В семействе Шиллинга нас тепло приняли, пригласили остаться у них и вместе разделить все грядущие события. Ставни на окнах и вход в дом были такие крепкие и в таком хорошем состоянии, а присутствующих, в основном молодых и сильных мужчин, так много, что можно было отбить средних размеров штурм. Однако в субботу 31 августа стало приходить со всех сторон столько известий об угрозе для жизни все еще остававшихся в Москве иностранцев, что Шиллингово семейство посчитало за должное любой ценой лучше покинуть город, чем стать жертвой. За чрезвычайно высокую сумму старшим сыновьям удалось достать лошадей. Итак, несмотря на тесноту на их подводах, все упрашивали меня сопровождать их. Но я считал это невозможным, если только не идти рядом пешком, и попросил их взять с собой лишь мою дочь. Вечером в одиннадцатом часу они уехали. При нашем обоюдном прощании мы чаяли свидеться только в вечности, ибо и им в дороге следовало ожидать не меньших опасностей, нежели мне в городе. Живая, искренняя и общая молитва, которую объединила нас с дочерью за два часа до отъезда, так подкрепила ее и меня, что в решающий момент мы попрощались друг с другом так же легко, как если бы должны были свидеться несколько часов спустя.
Отъезжающее семейство взяло с собой лишь самое необходимое, потому что людям в подводах едва хватало места; все же прочее было оставлено. Посему господин Шиллинг просил меня остаться жить в его доме и взять на себя надзор за имуществом и оставленными комиссионными товарами.
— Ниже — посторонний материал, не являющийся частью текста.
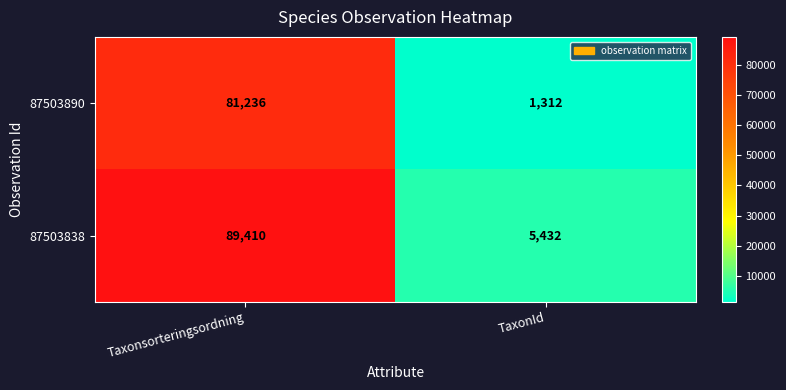

True or false: 87503838 has a value of 46884 at Taxonsorteringsordning.

False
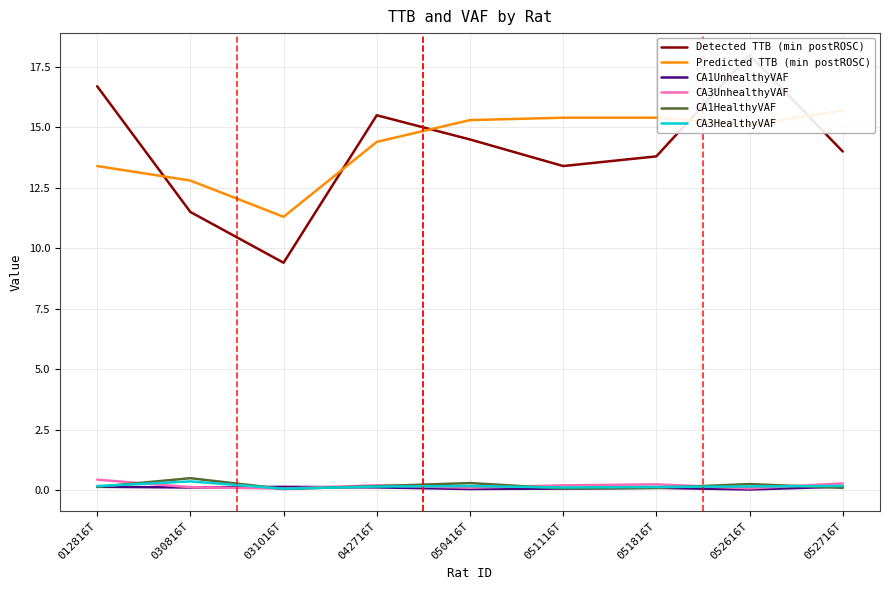

What is the sum of all Detected TTB (min postROSC) values?

126.8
Я должен назвать еще одну и главную причину, почему я оставил в ночь с пятницы на субботу мое жилище на Кузнецком мосту. Граф Ростопчин издал несколько печатных воззваний к народу с призывом вооружаться и по первому зову собираться на Воробьевых горах – тому же, кто останется, угрожало самое суровое наказание[467]. Мой кучер, молодой дерзкий парень с сатанинской физиономией, собирал поэтому что ни день на нашем просторном дворе толпу разделявших его взгляды молодцов, с которыми он занимался военными упражнениями, шумел и витийствовал перед ними. Он часто говорил им, что все, наконец, переменится, крепостные станут господами, а прежние господа или будут убиты, или должны будут сделаться мужиками. Я должен был молча сносить это безобразие, но мое вынужденное молчание делало кучера лишь все более и более дерзким, так что он наконец ущипнул мою дочь за щеку, хотел поцеловать, смеялся над ее стыдливостью, и нагло заявил, что, дескать, скоро она будет думать по-другому и будет благодарить его, когда он станет ее защитником. Когда в ночь на пятницу я узнал, что кучер и его приспешники не ночуют дома, я воспользовался этим для того, чтобы бежать в дом Шиллинга. Но едва лишь моя дочь уехала с этим семейством, мне пришло на ум, как разъярится и озлобится кучер, когда он не найдет по своем возвращении домой ни моей дочери, ни меня. Теперь меня заботило, что этот отчаянный парень может обнаружить мое убежище – и какую опасность может причинить злоба этого человека. Не мне, ибо я, как говорится, все это время носил «душу мою в руке моей»[468], но Шиллингову дому, его пожиткам и товарам. Посему я думал об убежище, чтобы меня не нашли в Шиллинговом доме, а если кучер вздумает искать меня там, он подумает, что я уехал вместе со всем семейством.